In other words, absent a conviction in an impeachment trial, there is no constitutional basis for President Trump to be prosecuted in Washington, D.C.
The Department of Justice's Office of Legal Counsel acknowledged this in a 1973 internal binding memorandum regarding sitting presidents, stating that they prosecute presidents because they are “the symbolic head of state” and ” Injuring the president through criminal proceedings is unconstitutional.” It is to impede the operation of the entire government apparatus, both foreign and domestic. President Trump, who is seeking re-election, similarly argued that if the lower court's ruling were upheld, “the threat of future prosecution and imprisonment would become a political cudgel to influence the most sensitive and controversial presidential decisions.” ” he claims.

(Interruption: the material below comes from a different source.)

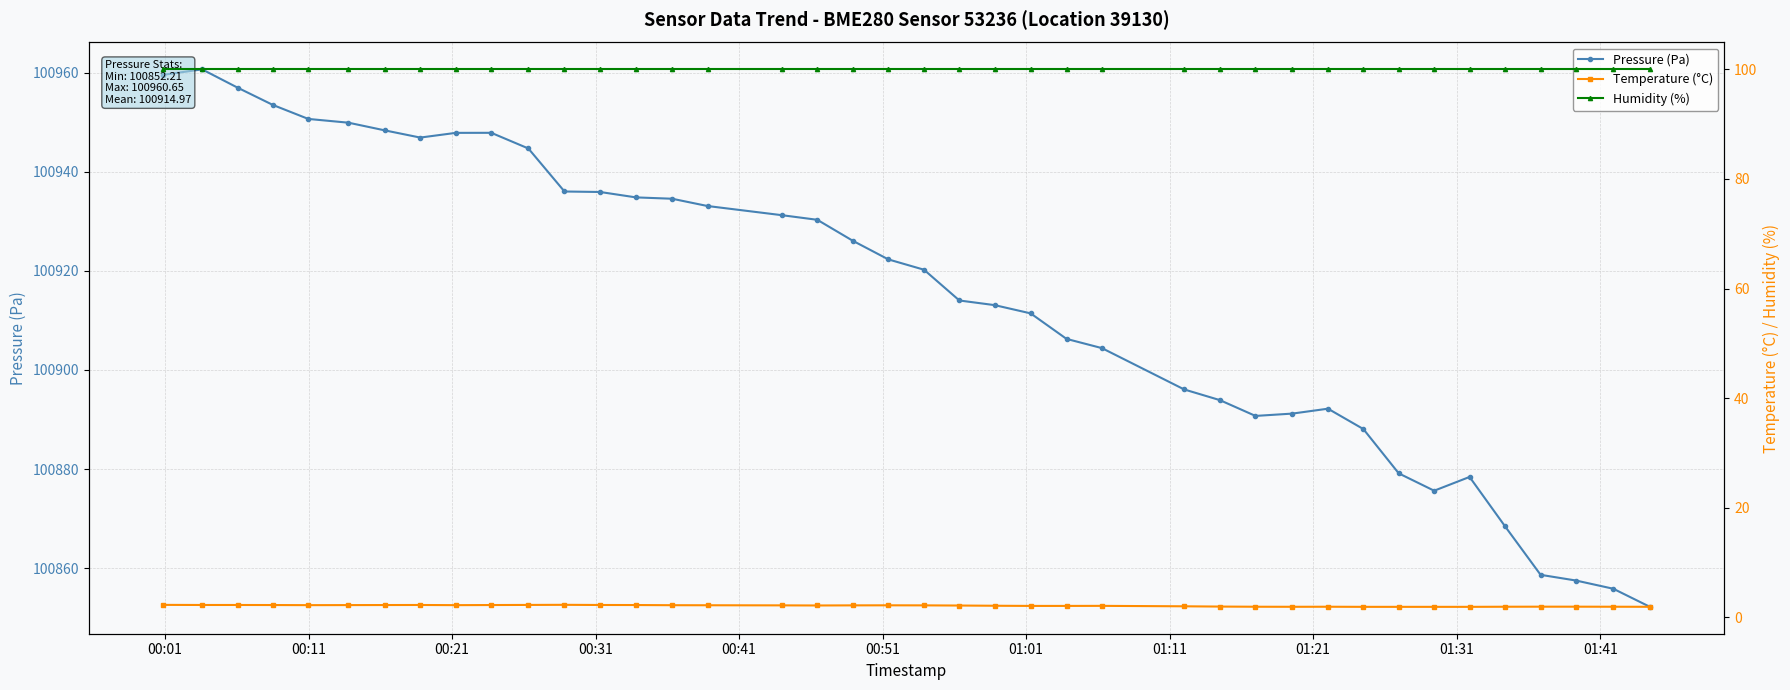

Does the chart have visible grid lines?

Yes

Special Counsel Leon Jaworski and Ken Starr recognized that principle in the respective cases of Presidents Richard Nixon and Bill Clinton, but both accused sitting presidents of possible criminal conduct. He concluded that it was permissible to investigate. But in both cases, lawyers relied on the impeachment mechanism to deal with allegations of criminal conduct (Nixon resigned before the House voted on the articles of impeachment recommended; Clinton was impeached in the House, and the Senate He was acquitted at trial). In 2019, special counsel Robert Mueller's report found that both a 1973 memo and a 2000 memo that reaffirmed the Justice Department's position on presidential immunity were precedents that would theoretically bar an indictment of Trump. But Mueller also denied finding any evidence to support criminal charges.

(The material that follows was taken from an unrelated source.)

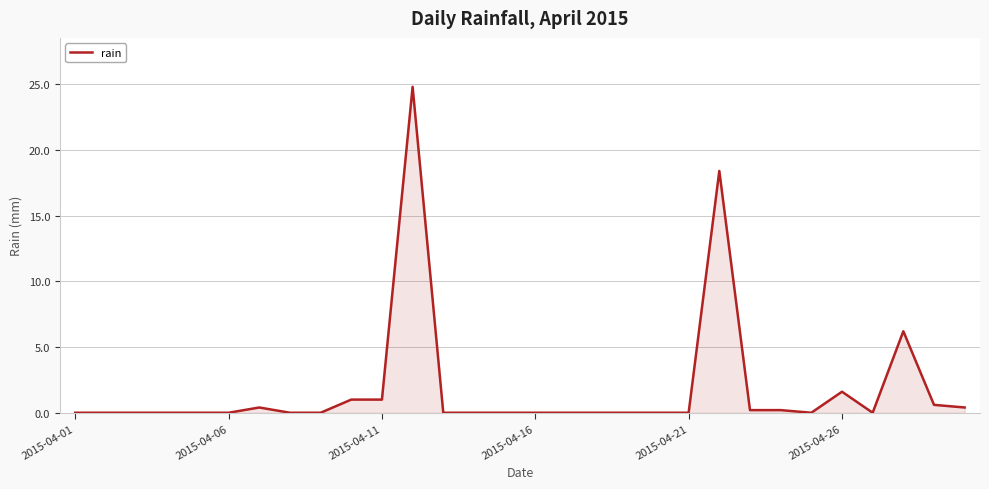

What is the difference between the maximum and minimum values?

24.8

If the Supreme Court rules against Mr. Trump, it will recklessly overturn both the letter of the Constitution and half a century of careful precedent, as have Democratic jurists, and will preclude all future U.S. presidents. It would support a shaky prosecutorial theory that would expose it to distracting prosecutorial scrutiny. Legal proceedings that were expressly intended to be protected. The high court should make clear that Mr. Smith's prosecution is a political tool and stop our country from continuing to descend into a banana republic. Otherwise, all future presidents will spend their terms staring themselves in the eye or tied up in court, unable to perform executive branch duties due to allegations, real or frivolous. is possible. The Founding Fathers knew better.
Paul du Quenoy is the director of the Palm Beach Freedom Institute.
The views expressed in this article are the author's own.